CMSReq2015-03-20¶
Jen presented the gui for the CMS production monitoring.
- Lots of good GUI ideas.
- Reporting:
- Failure rate by site/workflow/campaign
- summarized log bits
- finding "black holes"
- They have 24/7 coverage, we won't...
- 48 hour history?
- acknowledge alarms?
- other ideas?
Other Notes:
WM Stats Monitoring System
You can filter workflows amongst other attributes. What they call a workflow is what we call a project.
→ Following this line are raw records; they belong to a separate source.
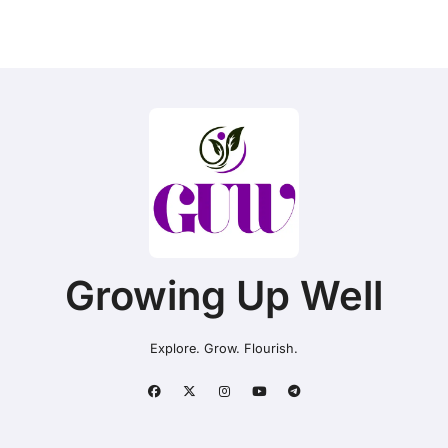
Growing Up Well
Explore. Grow. Flourish.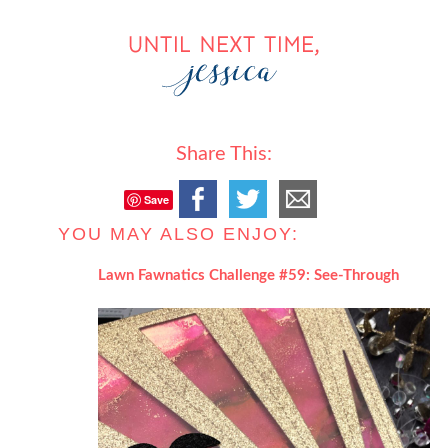
Share This:
Save
YOU MAY ALSO ENJOY:
Lawn Fawnatics Challenge #59: See-Through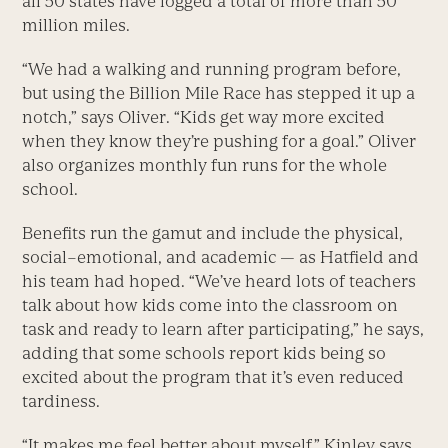
all 50 states have logged a total of more than 50
million miles.
“We had a walking and running program before,
but using the Billion Mile Race has stepped it up a
notch,” says Oliver. “Kids get way more excited
when they know they’re pushing for a goal.” Oliver
also organizes monthly fun runs for the whole
school.
Benefits run the gamut and include the physical,
social–emotional, and academic — as Hatfield and
his team had hoped. “We’ve heard lots of teachers
talk about how kids come into the classroom on
task and ready to learn after participating,” he says,
adding that some schools report kids being so
excited about the program that it’s even reduced
tardiness.
“It makes me feel better about myself,” Kinley says.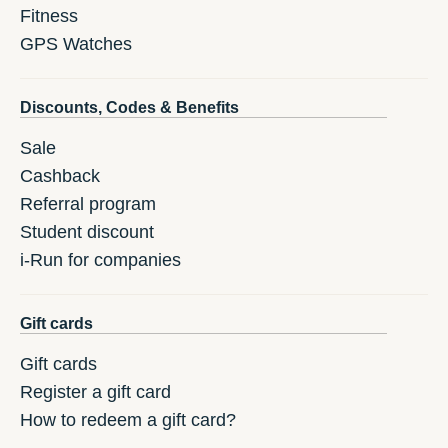
Fitness
GPS Watches
Discounts, Codes & Benefits
Sale
Cashback
Referral program
Student discount
i-Run for companies
Gift cards
Gift cards
Register a gift card
How to redeem a gift card?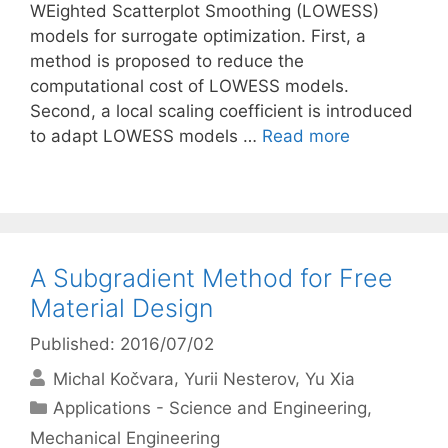
WEighted Scatterplot Smoothing (LOWESS)
models for surrogate optimization. First, a
method is proposed to reduce the
computational cost of LOWESS models.
Second, a local scaling coefficient is introduced
to adapt LOWESS models …
Read more
A Subgradient Method for Free
Material Design
Published: 2016/07/02
Michal Kočvara
Yurii Nesterov
Yu Xia
Categories
Applications - Science and Engineering
,
Mechanical Engineering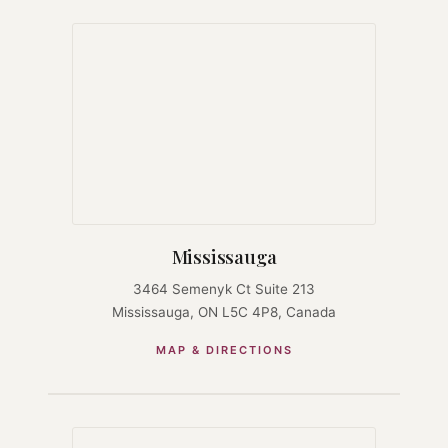
Mississauga
3464 Semenyk Ct Suite 213
Mississauga, ON L5C 4P8, Canada
MAP & DIRECTIONS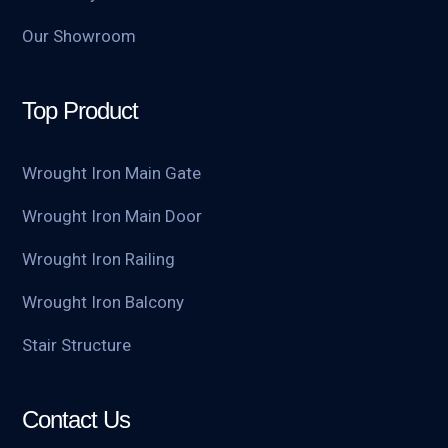
Our Showroom
Top Product
Wrought Iron Main Gate
Wrought Iron Main Door
Wrought Iron Railing
Wrought Iron Balcony
Stair Structure
Contact Us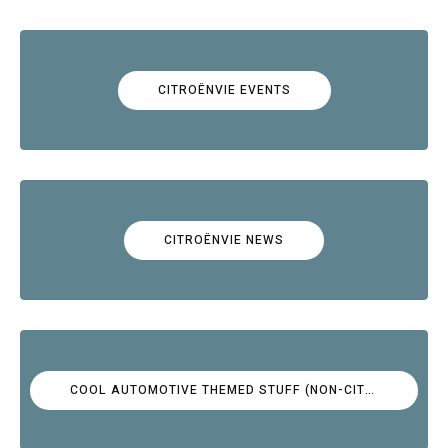
CITROËNVIE EVENTS
CITROËNVIE NEWS
COOL AUTOMOTIVE THEMED STUFF (NON-CITROËN)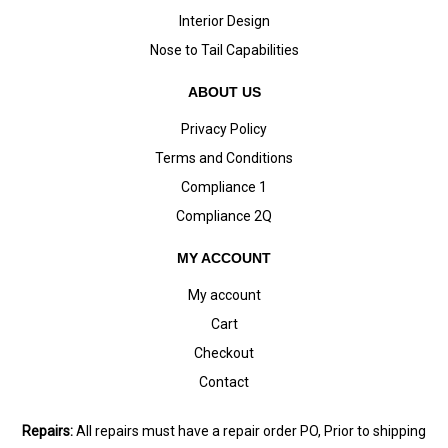
Interior Design
Nose to Tail Capabilities
ABOUT US
Privacy Policy
Terms and Conditions
Compliance 1
Compliance 2Q
MY ACCOUNT
My account
Cart
Checkout
Contact
Repairs:
All repairs must have a repair order PO, Prior to shipping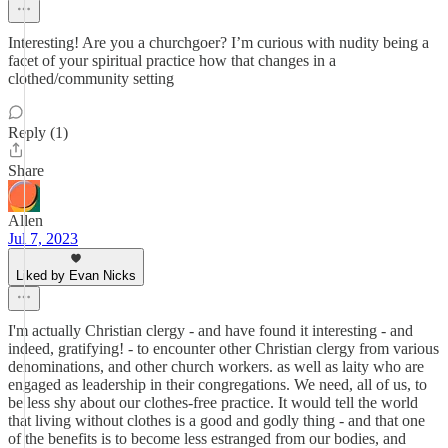
Interesting! Are you a churchgoer? I’m curious with nudity being a
facet of your spiritual practice how that changes in a
clothed/community setting
Reply (1)
Share
Allen
Jul 7, 2023
Liked by Evan Nicks
I'm actually Christian clergy - and have found it interesting - and
indeed, gratifying! - to encounter other Christian clergy from various
denominations, and other church workers. as well as laity who are
engaged as leadership in their congregations. We need, all of us, to
be less shy about our clothes-free practice. It would tell the world
that living without clothes is a good and godly thing - and that one
of the benefits is to become less estranged from our bodies, and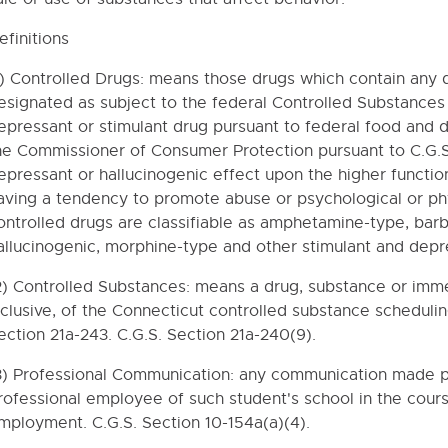
efinitions
1) Controlled Drugs: means those drugs which contain any 
esignated as subject to the federal Controlled Substances
epressant or stimulant drug pursuant to federal food and 
he Commissioner of Consumer Protection pursuant to C.G.S.
epressant or hallucinogenic effect upon the higher functio
aving a tendency to promote abuse or psychological or ph
ontrolled drugs are classifiable as amphetamine-type, barb
allucinogenic, morphine-type and other stimulant and depre
2) Controlled Substances: means a drug, substance or imme
nclusive, of the Connecticut controlled substance scheduli
ection 21a-243. C.G.S. Section 21a-240(9).
3) Professional Communication: any communication made pr
rofessional employee of such student's school in the cour
mployment. C.G.S. Section 10-154a(a)(4).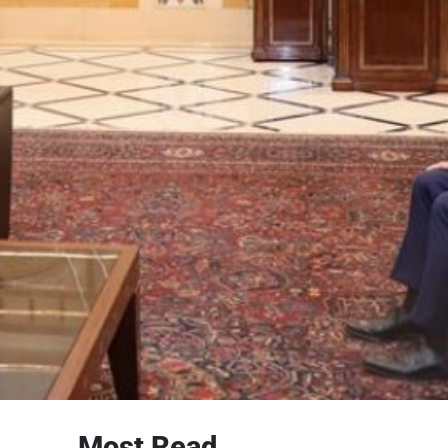
Most Read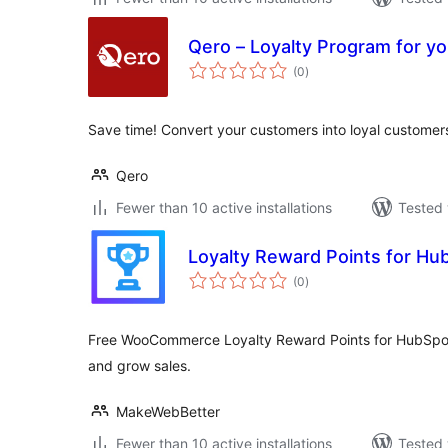
Qero – Loyalty Program for yo
total
(0
)
ratings
Save time! Convert your customers into loyal customers
Qero
Fewer than 10 active installations
Tested 
Loyalty Reward Points for Hu
total
(0
)
ratings
Free WooCommerce Loyalty Reward Points for HubSpot
and grow sales.
MakeWebBetter
Fewer than 10 active installations
Tested 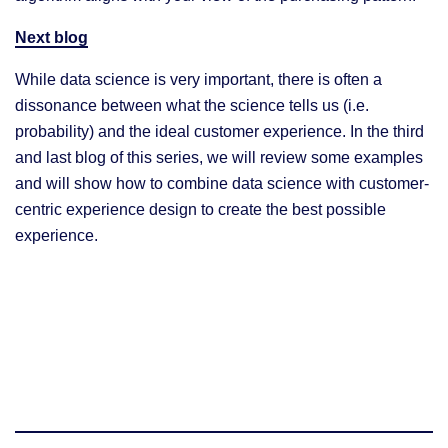
Next blog
While data science is very important, there is often a
dissonance between what the science tells us (i.e.
probability) and the ideal customer experience. In the third
and last blog of this series, we will review some examples
and will show how to combine data science with customer-
centric experience design to create the best possible
experience.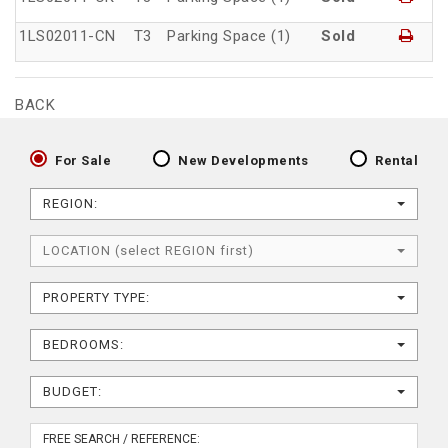
1LS02011-CN
T3
Parking Space (1)
Sold
BACK
For Sale
New Developments
Rental
REGION:
LOCATION (select REGION first)
PROPERTY TYPE:
BEDROOMS:
BUDGET: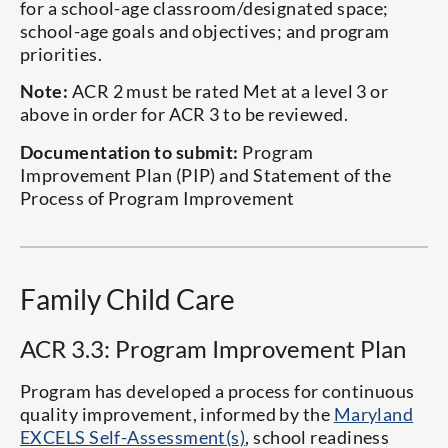
for a school-age classroom/designated space;
school-age goals and objectives; and program
priorities.
Note:
ACR 2 must be rated Met at a level 3 or
above in order for ACR 3 to be reviewed.
Documentation to submit:
Program
Improvement Plan (PIP) and Statement of the
Process of Program Improvement
Family Child Care
ACR 3.3: Program Improvement Plan
Program has developed a process for continuous
quality improvement, informed by the
Maryland
EXCELS Self-Assessment(s)
, school readiness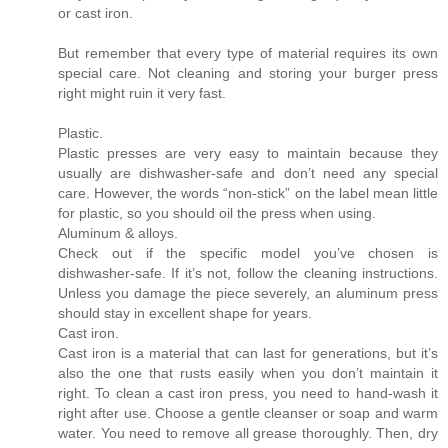
or cast iron.
But remember that every type of material requires its own
special care. Not cleaning and storing your burger press
right might ruin it very fast.
Plastic.
Plastic presses are very easy to maintain because they
usually are dishwasher-safe and don’t need any special
care. However, the words “non-stick” on the label mean little
for plastic, so you should oil the press when using.
Aluminum & alloys.
Check out if the specific model you’ve chosen is
dishwasher-safe. If it’s not, follow the cleaning instructions.
Unless you damage the piece severely, an aluminum press
should stay in excellent shape for years.
Cast iron.
Cast iron is a material that can last for generations, but it’s
also the one that rusts easily when you don’t maintain it
right. To clean a cast iron press, you need to hand-wash it
right after use. Choose a gentle cleanser or soap and warm
water. You need to remove all grease thoroughly. Then, dry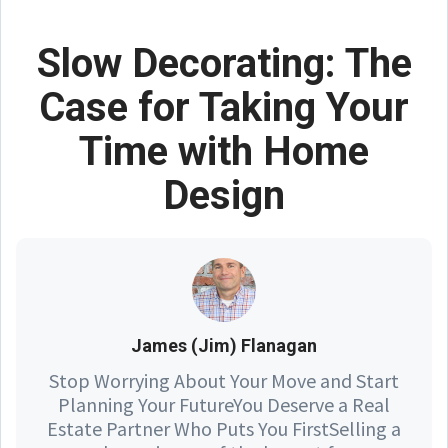
Slow Decorating: The
Case for Taking Your
Time with Home
Design
James (Jim) Flanagan
Stop Worrying About Your Move and Start
Planning Your FutureYou Deserve a Real
Estate Partner Who Puts You FirstSelling a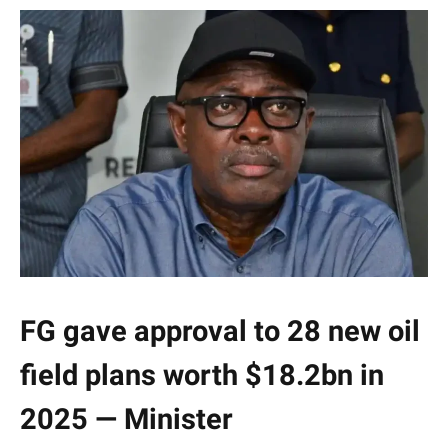
FG gave approval to 28 new oil
field plans worth $18.2bn in
2025 — Minister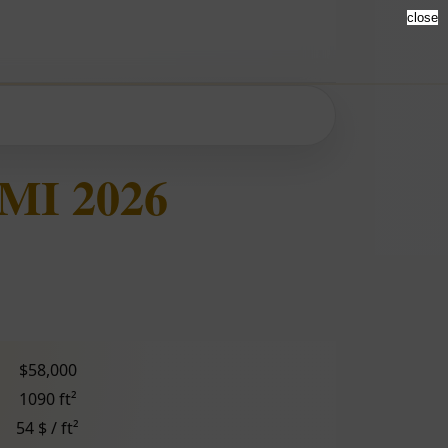
close
 MI 2026
$58,000
1090 ft²
54 $ / ft²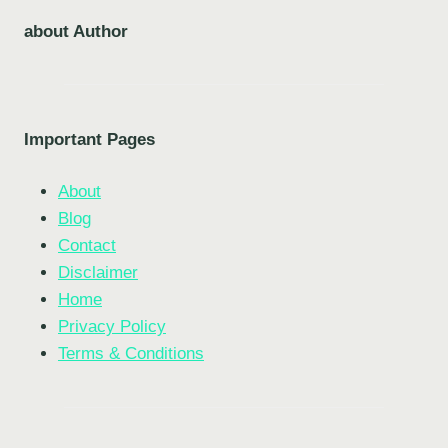
about Author
Important Pages
About
Blog
Contact
Disclaimer
Home
Privacy Policy
Terms & Conditions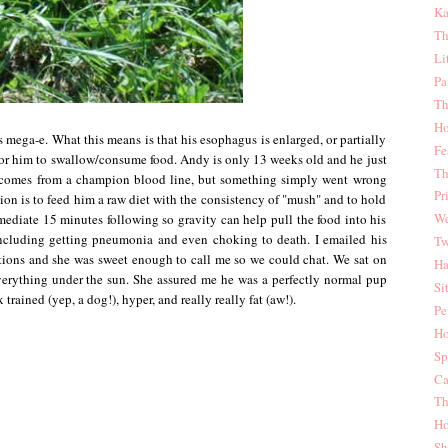
Ka
Th
Li
Pa
Th
Ho
 mega-e. What this means is that his esophagus is enlarged, or partially
Fe
for him to swallow/consume food. Andy is only 13 weeks old and he just
Th
 comes from a champion blood line, but something simply went wrong
Pr
ion is to feed him a raw diet with the consistency of "mush" and to hold
We
mmediate 15 minutes following so gravity can help pull the food into his
including getting pneumonia and even choking to death. I emailed his
Tw
tions and she was sweet enough to call me so we could chat. We sat on
Ha
verything under the sun. She assured me he was a perfectly normal pup
Si
x trained (yep, a dog!), hyper, and really really fat (aw!).
Pe
Ho
Sp
Ca
Th
Ho
Sh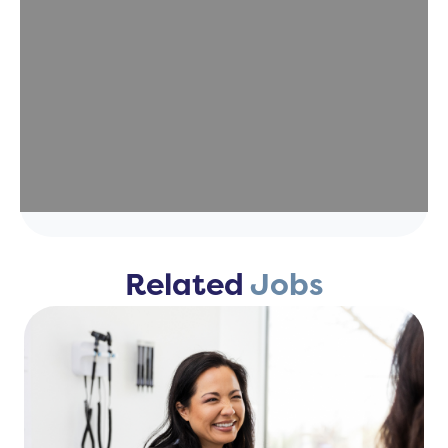
Related
Jobs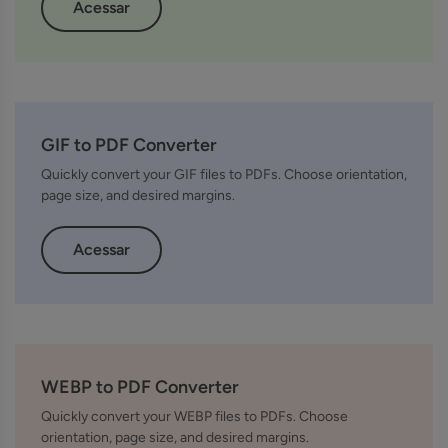
Acessar
GIF to PDF Converter
Quickly convert your GIF files to PDFs. Choose orientation,
page size, and desired margins.
Acessar
WEBP to PDF Converter
Quickly convert your WEBP files to PDFs. Choose
orientation, page size, and desired margins.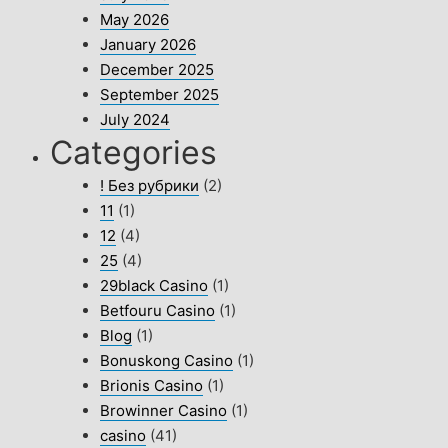
May 2026
January 2026
December 2025
September 2025
July 2024
Categories
! Без рубрики
(2)
11
(1)
12
(4)
25
(4)
29black Casino
(1)
Betfouru Casino
(1)
Blog
(1)
Bonuskong Casino
(1)
Brionis Casino
(1)
Browinner Casino
(1)
casino
(41)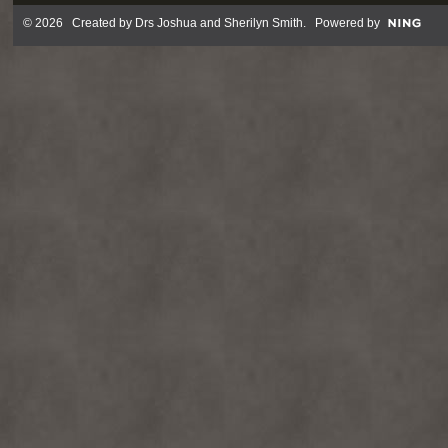
© 2026 Created by
Drs Joshua and Sherilyn Smith
. Powered by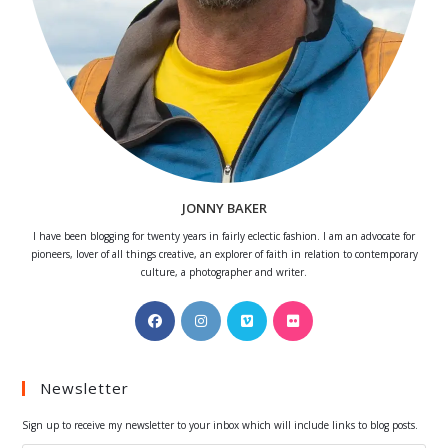
JONNY BAKER
I have been blogging for twenty years in fairly eclectic fashion. I am an advocate for
pioneers, lover of all things creative, an explorer of faith in relation to contemporary
culture, a photographer and writer.
Opens
Opens
Opens
Opens
in
in
in
in
a
a
a
a
Newsletter
new
new
new
new
tab
tab
tab
tab
Sign up to receive my newsletter to your inbox which will include links to blog posts.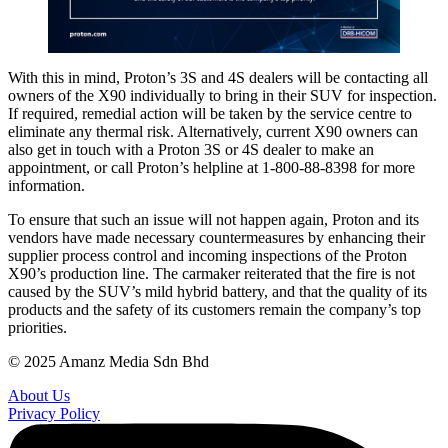
With this in mind, Proton’s 3S and 4S dealers will be contacting all
owners of the X90 individually to bring in their SUV for inspection.
If required, remedial action will be taken by the service centre to
eliminate any thermal risk. Alternatively, current X90 owners can
also get in touch with a Proton 3S or 4S dealer to make an
appointment, or call Proton’s helpline at 1-800-88-8398 for more
information.
To ensure that such an issue will not happen again, Proton and its
vendors have made necessary countermeasures by enhancing their
supplier process control and incoming inspections of the Proton
X90’s production line. The carmaker reiterated that the fire is not
caused by the SUV’s mild hybrid battery, and that the quality of its
products and the safety of its customers remain the company’s top
priorities.
© 2025 Amanz Media Sdn Bhd
About Us
Privacy Policy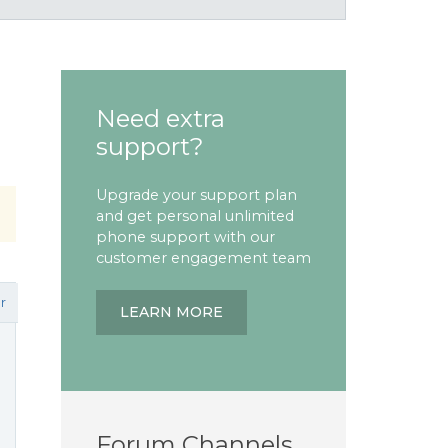
Need extra
support?
Upgrade your support plan
and get personal unlimited
phone support with our
customer engagement team
r
LEARN MORE
Forum Channels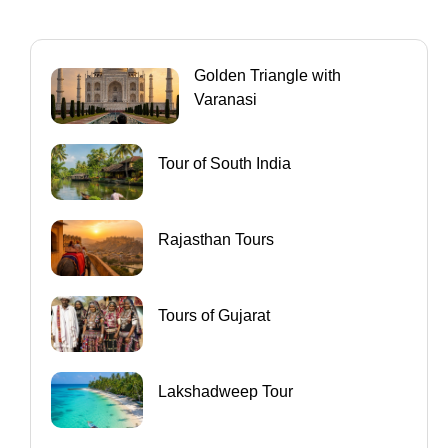
Golden Triangle with
Varanasi
Tour of South India
Rajasthan Tours
Tours of Gujarat
Lakshadweep Tour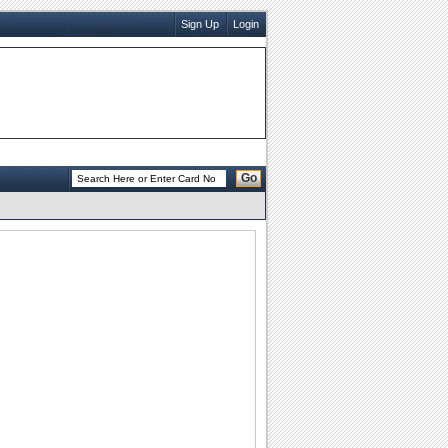
Sign Up
Login
Go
The URL: cmsweb.cern.ch/wmstats/index.html
Keeps track of:
-workflow
-status
new
assignment-approved
running-closed
closed-out
-created
-queued
-pending
-running
-success
-all work flows
-all jobs that are running
Errors Types:
-site error
-data error
-software error
Agents:
Are all their machines up? Machines have statuses.
Search:
-request name
-output dataset
-input dataset
-prep id
-date range
Campaign:
-what software package is being used
-failure rate
You can access information from the condor logs via the web interface.
-software exit codes
-condor exit codes
-what input caused the failure
-details of the error
-type of error
Exit Codes:
-8001: product not found
-https://twiki.cern.ch/twiki/bin/view/CMSPublic/JobExitCodes
Various histograms about the jobs like efficiency rate.
Most of the offline production is done onsite at Fermilab. (Paola)
A workflow has multiple steps, that are daisy chained together.
Recoverable failure? If so, then retry; keeping count.
Our application needs to be generic enough for multiple experiments.
They store logs in CouchDB.
-exit codes
-site it's failing on
In the filter:
type
-monte carlo request
Physics people create the request. Jen does not know how they do this.
Their jobs should run for 8 hours. If over 48 hours they kill them.
I just recently sent an email to Oliver in regards to requesting account access.
These are other people to consider:
-Dave Mason
-Seangchen on floor 11 //there is a test environment somewhere
-Juan & Jorge //have access to this tool
Because this isn't a 24 x 7 operation we need more than just a current status monitor. We need historical statuses, maybe 3 days?
If a job failed, the states can be failed, or acknowledged-failed.
The requesters should give the offline production group the error codes so debugging failed jobs can be simpler.